■ **Description of the task**:
Among the entries, how many lines hold the word "tilbyr"? Respond with that number only.

(Provided records Opens)

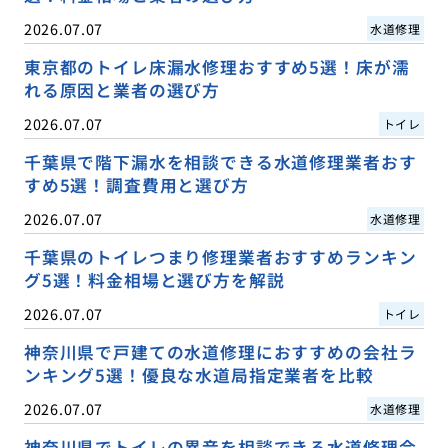
2026.07.07
水道修理
東京都のトイレ床漏水修理おすすめ5選！床が濡
れる原因と業者の選び方
2026.07.07
トイレ
千葉県で階下漏水を相談できる水道修理業者おす
すめ5選！調査費用と選び方
2026.07.07
水道修理
千葉県のトイレつまり修理業者おすすめランキン
グ5選！料金相場と選び方を解説
2026.07.07
トイレ
神奈川県で戸建ての水道修理におすすめの会社ラ
ンキング5選！優良な水道局指定業者を比較
2026.07.07
水道修理
神奈川県でトイレの異音を相談できる水道修理会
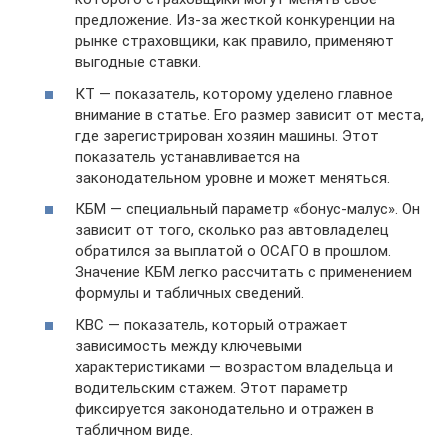
предложение. Из-за жесткой конкуренции на
рынке страховщики, как правило, применяют
выгодные ставки.
КТ — показатель, которому уделено главное
внимание в статье. Его размер зависит от места,
где зарегистрирован хозяин машины. Этот
показатель устанавливается на
законодательном уровне и может меняться.
КБМ — специальный параметр «бонус-малус». Он
зависит от того, сколько раз автовладелец
обратился за выплатой о ОСАГО в прошлом.
Значение КБМ легко рассчитать с применением
формулы и табличных сведений.
КВС — показатель, который отражает
зависимость между ключевыми
характеристиками — возрастом владельца и
водительским стажем. Этот параметр
фиксируется законодательно и отражен в
табличном виде.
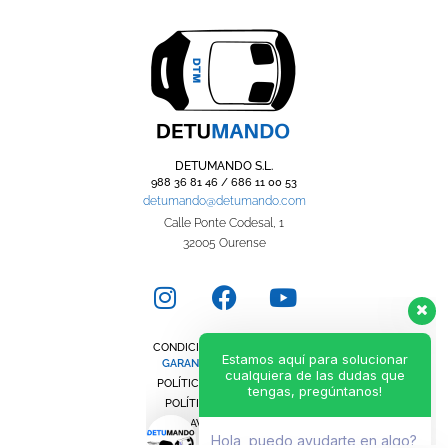
DETUMANDO S.L.
988 36 81 46 / 686 11 00 53
detumando@detumando.com
Calle Ponte Codesal, 1
32005 Ourense
Estamos aquí para solucionar
cualquiera de las dudas que
tengas, pregúntanos!
CONDICIONES GENERALES
Hola, puedo ayudarte en algo?
GARANTÍA DE POR VIDA
POLÍTICA DE PRIVACIDAD
POLÍTICA DE COOKIES
AVISO LEGAL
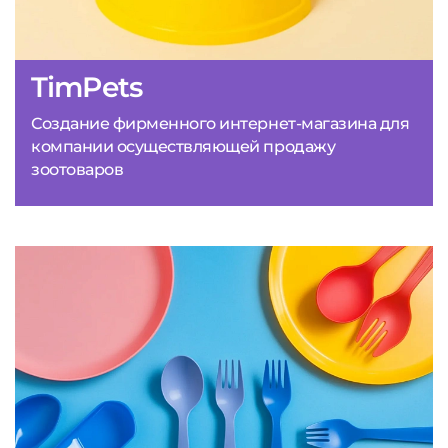
TimPets
Создание фирменного интернет-магазина для
компании осуществляющей продажу
зоотоваров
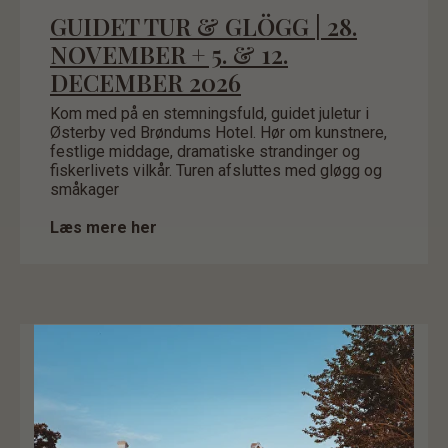
GUIDET TUR & GLÖGG | 28.
NOVEMBER + 5. & 12.
DECEMBER 2026
Kom med på en stemningsfuld, guidet juletur i
Østerby ved Brøndums Hotel. Hør om kunstnere,
festlige middage, dramatiske strandinger og
fiskerlivets vilkår. Turen afsluttes med gløgg og
småkager
Læs mere her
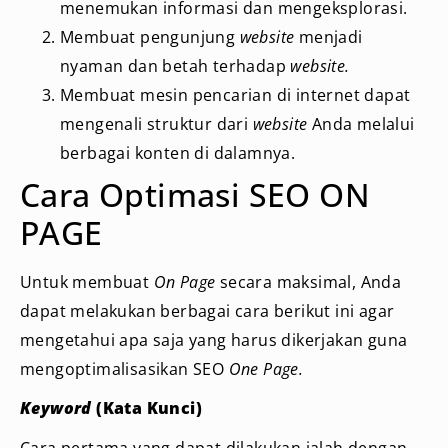
menemukan informasi dan mengeksplorasi.
Membuat pengunjung
website
menjadi
nyaman dan betah terhadap
website.
Membuat mesin pencarian di internet dapat
mengenali struktur dari
website
Anda melalui
berbagai konten di dalamnya.
Cara Optimasi SEO ON
PAGE
Untuk membuat
On Page
secara maksimal, Anda
dapat melakukan berbagai cara berikut ini agar
mengetahui apa saja yang harus dikerjakan guna
mengoptimalisasikan SEO
One Page.
Keyword
(Kata Kunci)
Cara pertama yang dapat dilakukan ialah dengan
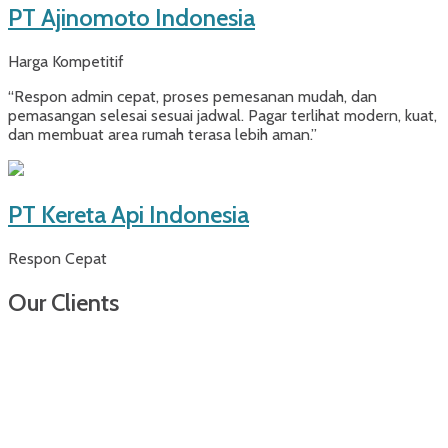
PT Ajinomoto Indonesia
Harga Kompetitif
“Respon admin cepat, proses pemesanan mudah, dan
pemasangan selesai sesuai jadwal. Pagar terlihat modern, kuat,
dan membuat area rumah terasa lebih aman.”
PT Kereta Api Indonesia
Respon Cepat
Our Clients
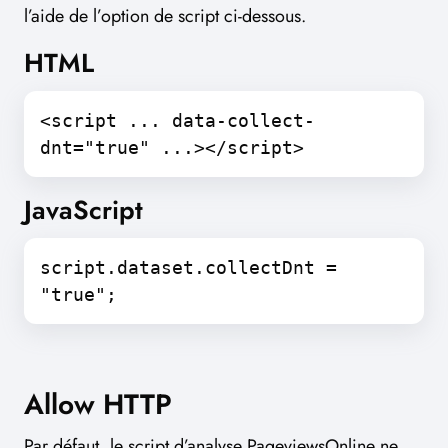
l’aide de l’option de script ci-dessous.
HTML
<script ... data-collect-
dnt="true" ...></script>
JavaScript
script.dataset.collectDnt =
"true";
Allow HTTP
Par défaut, le script d’analyse PageviewsOnline ne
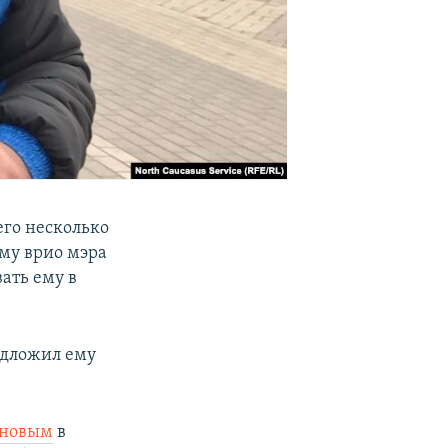
его несколько
ему врио мэра
ать ему в
едложил ему
еновым
в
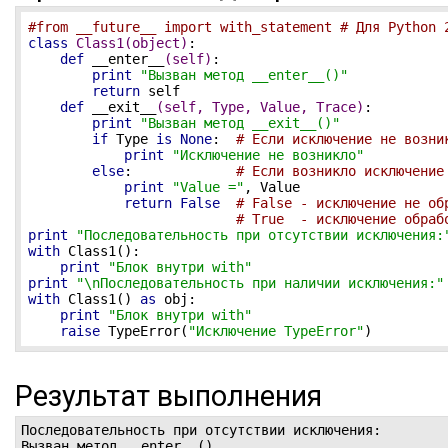
#from __future__ import with_statement # Для Python 
class
Class1
(object)
:
def
__enter__
(self)
:
print
"Вызван метод __enter__()"
return
 self

def
__exit__
(self, Type, Value, Trace)
:
print
"Вызван метод __exit__()"
if
 Type 
is
None
:  
# Если исключение не возни
print
"Исключение не возникло"
else
:             
# Если возникло исключение
print
"Value ="
, Value

return
False
# False - исключение не об
# True  - исключение обраб
print
"Последовательность при отсутствии исключения:
with
 Class1():

print
"Блок внутри with"
print
"\nПоследовательность при наличии исключения:"
with
 Class1() 
as
 obj:

print
"Блок внутри with"
raise
 TypeError(
"Исключение TypeError"
)
Результат выполнения
Последовательность при отсутствии исключения:

Вызван метод __enter__()
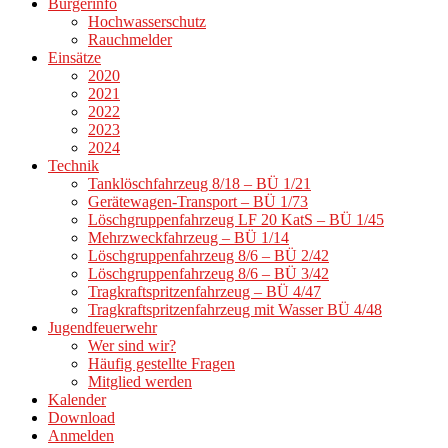
Bürgerinfo
Hochwasserschutz
Rauchmelder
Einsätze
2020
2021
2022
2023
2024
Technik
Tanklöschfahrzeug 8/18 – BÜ 1/21
Gerätewagen-Transport – BÜ 1/73
Löschgruppenfahrzeug LF 20 KatS – BÜ 1/45
Mehrzweckfahrzeug – BÜ 1/14
Löschgruppenfahrzeug 8/6 – BÜ 2/42
Löschgruppenfahrzeug 8/6 – BÜ 3/42
Tragkraftspritzenfahrzeug – BÜ 4/47
Tragkraftspritzenfahrzeug mit Wasser BÜ 4/48
Jugendfeuerwehr
Wer sind wir?
Häufig gestellte Fragen
Mitglied werden
Kalender
Download
Anmelden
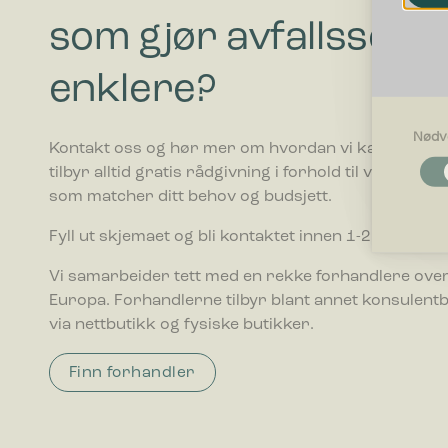
som gjør avfallssort
enklere?
Nødv
Kontakt oss og hør mer om hvordan vi kan hjelpe di
Nødvendi
tilbyr alltid gratis rådgivning i forhold til valg av av
Nødvendig
som matcher ditt behov og budsjett.
som side n
optimalt 
Fyll ut skjemaet og bli kontaktet innen 1-2 ukedager
Egenskap
Vi samarbeider tett med en rekke forhandlere over
Preferans
Europa. Forhandlerne tilbyr blant annet konsulent
oppfører s
via nettbutikk og fysiske butikker.
Statistikk
Finn forhandler
Statistik
ved å sam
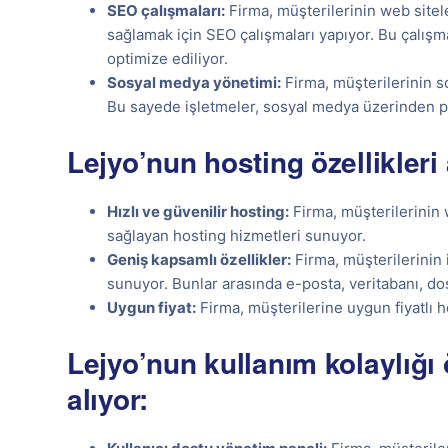
SEO çalışmaları:
Firma, müşterilerinin web sitel
sağlamak için SEO çalışmaları yapıyor. Bu çalışma
optimize ediliyor.
Sosyal medya yönetimi:
Firma, müşterilerinin s
Bu sayede işletmeler, sosyal medya üzerinden po
Lejyo’nun hosting özellikleri 
Hızlı ve güvenilir hosting:
Firma, müşterilerinin w
sağlayan hosting hizmetleri sunuyor.
Geniş kapsamlı özellikler:
Firma, müşterilerinin i
sunuyor. Bunlar arasında e-posta, veritabanı, dos
Uygun fiyat:
Firma, müşterilerine uygun fiyatlı h
Lejyo’nun kullanım kolaylığı 
alıyor:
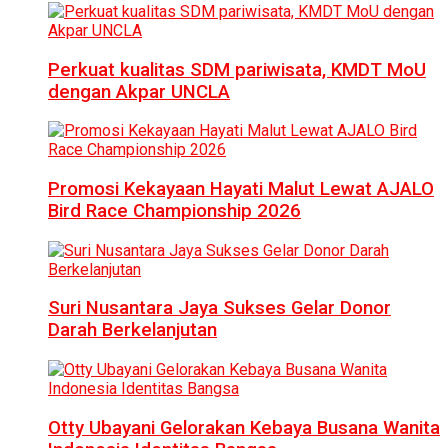
Perkuat kualitas SDM pariwisata, KMDT MoU
dengan Akpar UNCLA
Promosi Kekayaan Hayati Malut Lewat AJALO
Bird Race Championship 2026
Suri Nusantara Jaya Sukses Gelar Donor
Darah Berkelanjutan
Otty Ubayani Gelorakan Kebaya Busana Wanita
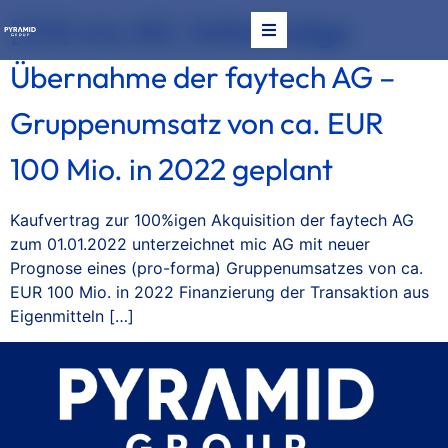
[CN] mic AG: Vollständige
Übernahme der faytech AG –
Gruppenumsatz von ca. EUR
100 Mio. in 2022 geplant
Kaufvertrag zur 100%igen Akquisition der faytech AG
zum 01.01.2022 unterzeichnet mic AG mit neuer
Prognose eines (pro-forma) Gruppenumsatzes von ca.
EUR 100 Mio. in 2022 Finanzierung der Transaktion aus
NS
Eigenmitteln […]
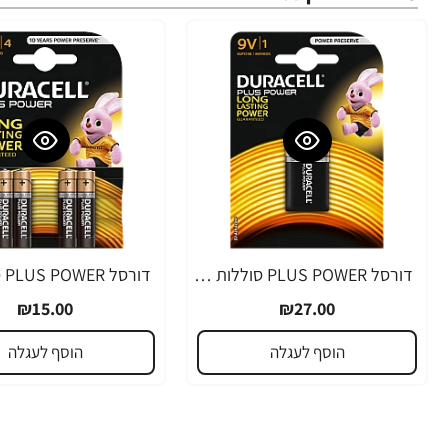
דורסל PLUS POWER סוללות 9V אריזת 1 יחידות - מבית Duracell
₪15.00
₪27.00
הוסף לעגלה
הוסף לעגלה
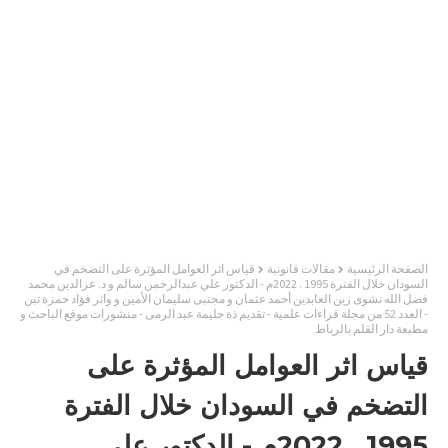
الصفحة الرئيسية
مقالات قانونية
قياس اثر العوامل المؤثرة على التضخم في
السودان خلال الفترة 1995 . 2022م - الدكتور علي عبدالرحمن سالم و د. عزالدين محمد
فضل الله نشوى زين العابدين أحمد عثمان و مجتبى سليمان الأمين و واثر فؤاد حمزة تبن
- العدد 52 من مجلة قراءات علمية - تقديم ذة حليمة عبد الرمى - منشورات موقع الباحث و
مطبعة دار القلم بالرباط
قياس اثر العوامل المؤثرة على
التضخم في السودان خلال الفترة
1995 . 2022م - الدكتور علي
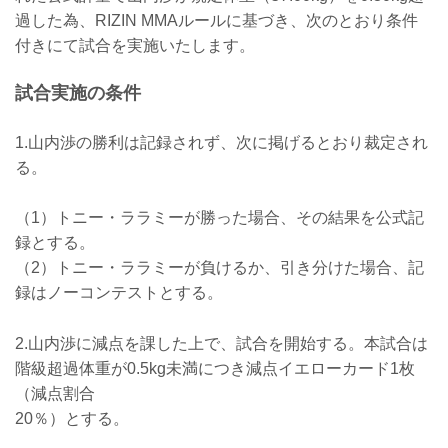
ケラモフがウィルス性胃腸炎のためドク
過した為、RIZIN MMAルールに基づき、次のとおり条件
ターストップ
ヴガール・ケラモフがウィルス性胃腸炎
付きにて試合を実施いたします。
と診断されドクターストップとなりまし
た。よって、ヴガール・ケラモフ vs. 松
試合実施の条件
嶋こよみの試合は中止となります。
この試合をご期待いただいたファンの
方々には謹ん...
1.山内渉の勝利は記録されず、次に掲げるとおり裁定され
る。
（1）トニー・ララミーが勝った場合、その結果を公式記
録とする。
（2）トニー・ララミーが負けるか、引き分けた場合、記
録はノーコンテストとする。
2.山内渉に減点を課した上で、試合を開始する。本試合は
階級超過体重が0.5kg未満につき減点イエローカード1枚
（減点割合
20％）とする。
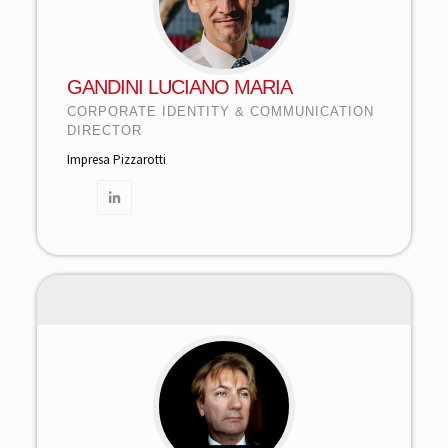
GANDINI LUCIANO MARIA
CORPORATE IDENTITY & COMMUNICATION
DIRECTOR
Impresa Pizzarotti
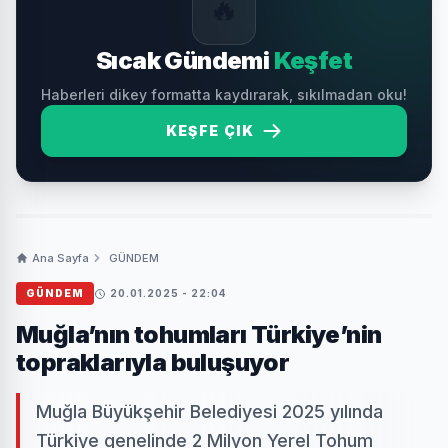
🔥
Sıcak Gündemi
Keşfet
Haberleri dikey formatta kaydırarak, sıkılmadan oku!
KEŞFE ÇIK
Ana Sayfa
GÜNDEM
GÜNDEM
20.01.2025 - 22:04
Muğla’nın tohumları Türkiye’nin
topraklarıyla buluşuyor
Muğla Büyükşehir Belediyesi 2025 yılında
Türkiye genelinde 2 Milyon Yerel Tohum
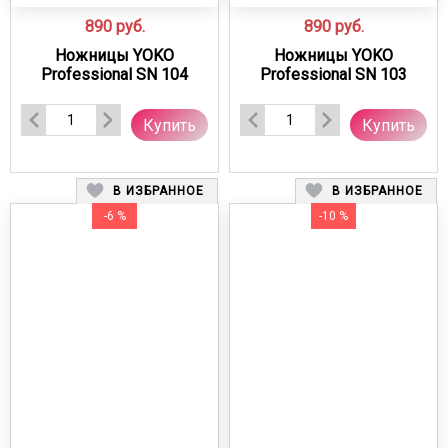
890
руб.
890
руб.
Ножницы YOKO
Ножницы YOKO
Professional SN 104
Professional SN 103
Купить
Купить
В ИЗБРАННОЕ
В ИЗБРАННОЕ
-6 %
-10 %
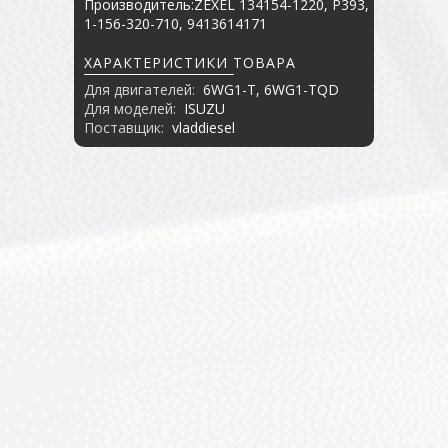
Производитель:ZEXEL 134154-1220, P393,
1-156-320-710, 9413614171
ХАРАКТЕРИСТИКИ ТОВАРА
Для двигателей:
6WG1-T, 6WG1-TQD
Для моделей:
ISUZU
Поставщик:
vladdiesel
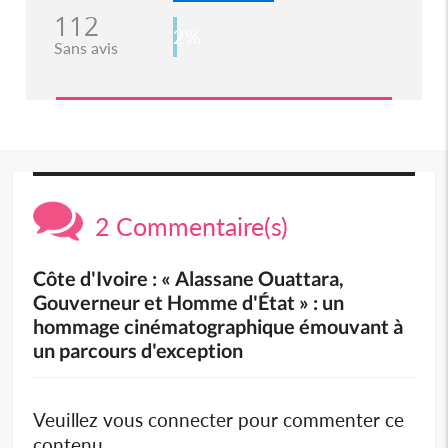
112
2%
Sans avis
2 Commentaire(s)
Côte d'Ivoire : « Alassane Ouattara,
Gouverneur et Homme d'État » : un
hommage cinématographique émouvant à
un parcours d'exception
Veuillez vous connecter pour commenter ce
contenu.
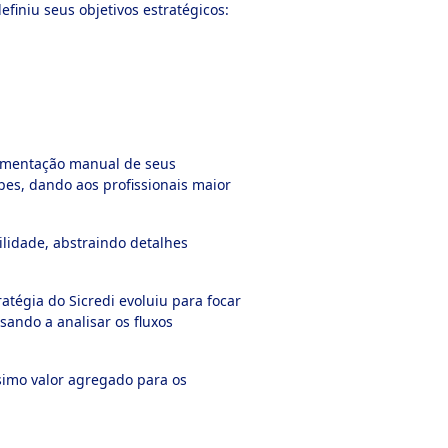
efiniu seus objetivos estratégicos:
trumentação manual de seus
pes, dando aos profissionais maior
ilidade, abstraindo detalhes
égia do Sicredi evoluiu para focar
ando a analisar os fluxos
simo valor agregado para os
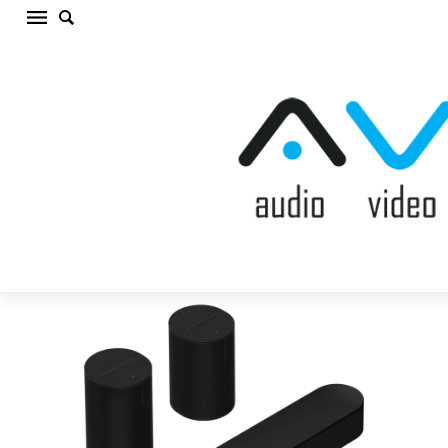
SONOS BEAM/2 ERA 100 BLACK Komplekts
(cena par kompl.)
Sākums
/
AKUSTISKĀS SISTĒMAS
/
Komplekts
/
SONOS BEAM/2
ERA 100 BLACK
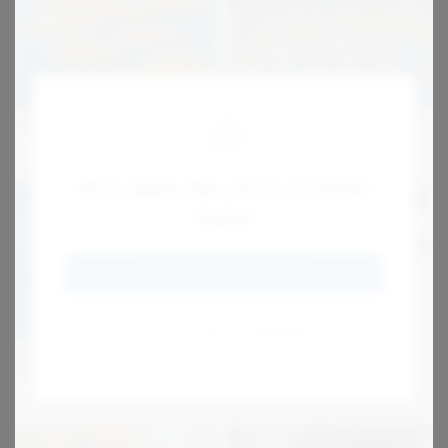
Modulbånd
Dræn / Sibånd
Hi! It seems like you're in United
States
GO TO JENS S (ENGLISH)
STAY AT JENS S DENMARK
Medbringere og
QSP varmepresser
styreprofiler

(Provided records Closes)

■ **Answer section**:
2